## WORK INSTRUCTIONS:
Extend the passage below on the Huthis and Yemen's Republican Guard, picking up right after its final sentence.

Segment Start: EXTRACT PROVIDED

Some Yemeni media outlets argued that by the summer of 2015 the Huthis had seized full control of the YRG, though it appears that Saleh loyalists continued to hold sway within its command.
[33] Quantifying the extent to which one or the other group had power over this complex and newly adaptable entity was virtually impossible. By early 2015, the YRG-Huthi hybrid was transforming into a force composed of ideologically motivated irregular fighters working alongside operators of heavy weaponry and professionally trained commanders. Rather than the Egyptian, Iraqi or Jordanian Republican Guards on which it had been variously modeled, under Huthi pressure the YRG rapidly drifted toward a structure more commonly associated with Hizbullah and the Iranian Revolutionary Guard Corps (IRGC).
Shortly after seizing the capital the Huthis began transferring heavy weaponry from the YRG and 1st Armored Division to their strongholds near the border with Saudi Arabia. Alleging that SCUD missiles from YRG stockpiles had been transferred north of Sana’a and pointed toward Saudi Arabia, in March 2015 the Saudi Air Force launched a bombing campaign targeting a variety of military targets. Some of the fiercest Saudi bombing runs focused on YRG bases surrounding Sana’a.

Segment End: EXTRACT PROVIDED
Segment Start: SOURCE MATERIAL

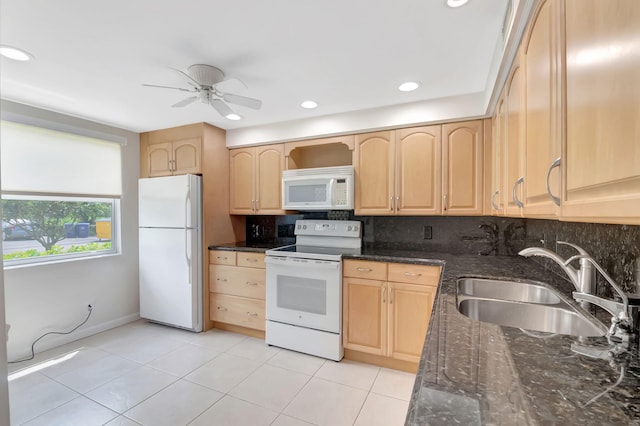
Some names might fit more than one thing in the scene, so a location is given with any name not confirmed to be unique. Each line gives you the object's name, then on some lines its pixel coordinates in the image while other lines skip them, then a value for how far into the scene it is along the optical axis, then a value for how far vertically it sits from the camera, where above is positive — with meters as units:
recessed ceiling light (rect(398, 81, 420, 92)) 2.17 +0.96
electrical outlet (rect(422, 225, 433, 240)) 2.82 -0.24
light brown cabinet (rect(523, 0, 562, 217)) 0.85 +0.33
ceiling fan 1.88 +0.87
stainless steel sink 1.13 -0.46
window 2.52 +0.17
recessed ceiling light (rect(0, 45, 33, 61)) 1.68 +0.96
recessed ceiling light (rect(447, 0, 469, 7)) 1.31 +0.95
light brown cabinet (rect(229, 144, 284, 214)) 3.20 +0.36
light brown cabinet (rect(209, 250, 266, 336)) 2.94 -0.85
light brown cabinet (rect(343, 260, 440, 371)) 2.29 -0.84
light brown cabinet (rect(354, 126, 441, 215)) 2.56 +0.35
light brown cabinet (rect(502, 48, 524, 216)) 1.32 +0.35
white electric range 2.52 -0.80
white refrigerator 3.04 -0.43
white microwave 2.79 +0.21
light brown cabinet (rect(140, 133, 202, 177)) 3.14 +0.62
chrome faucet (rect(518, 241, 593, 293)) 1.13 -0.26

Segment End: SOURCE MATERIAL
Segment Start: SOURCE MATERIAL

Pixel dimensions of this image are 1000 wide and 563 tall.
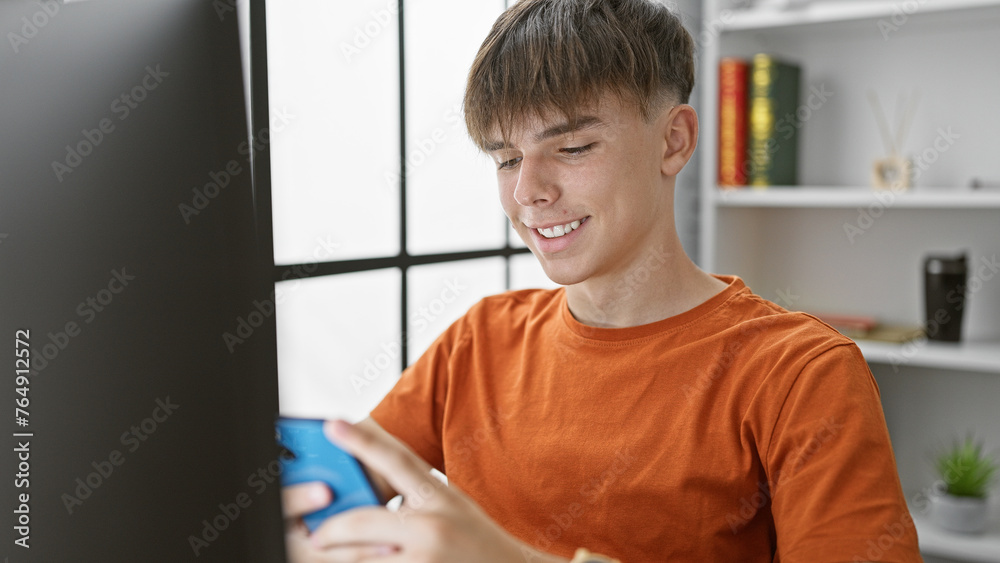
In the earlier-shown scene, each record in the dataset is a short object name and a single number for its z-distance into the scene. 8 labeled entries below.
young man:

Segment End: SOURCE MATERIAL
Segment Start: SOURCE MATERIAL

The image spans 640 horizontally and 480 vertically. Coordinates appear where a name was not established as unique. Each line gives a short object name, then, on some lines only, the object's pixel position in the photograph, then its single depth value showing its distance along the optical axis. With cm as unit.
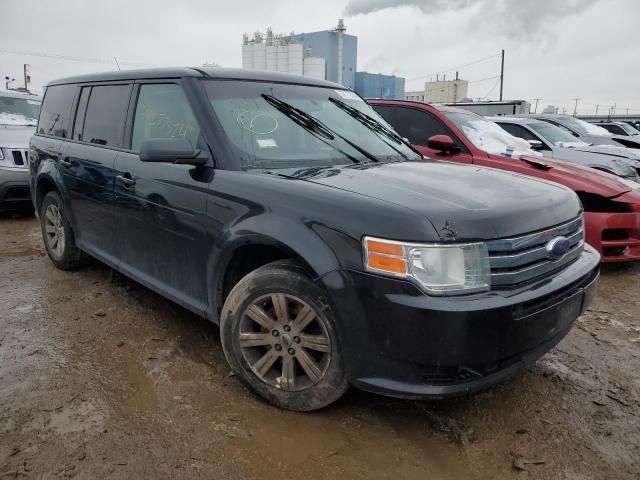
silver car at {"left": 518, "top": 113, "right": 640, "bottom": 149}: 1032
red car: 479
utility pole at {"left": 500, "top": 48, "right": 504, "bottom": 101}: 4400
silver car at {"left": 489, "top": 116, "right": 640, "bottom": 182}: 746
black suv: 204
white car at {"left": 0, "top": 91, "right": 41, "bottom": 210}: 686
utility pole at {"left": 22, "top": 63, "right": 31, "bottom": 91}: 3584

Segment End: SOURCE MATERIAL

## REPLY TO THE TASK:
[34] In April 2015 the YRG spokesman stated that YRG units had been scattered and redeployed in light of Saudi strikes.
[35] Overmatched by Saudi airpower, the YRG became even more intertwined with the Huthis, and in the following months the YRG and the Huthi “Popular Committees” took credit for joint operations along the Saudi border, including ambushing Saudi patrols, launching raids into Saudi territory, blowing up isolated border guard posts, and raining artillery rockets on Saudi areas along the border. In June 2015, they launched the first of dozens of ballistic missiles toward Saudi territory. On the battlefield it became virtually impossible to separate the YRG and the “Popular Committees.”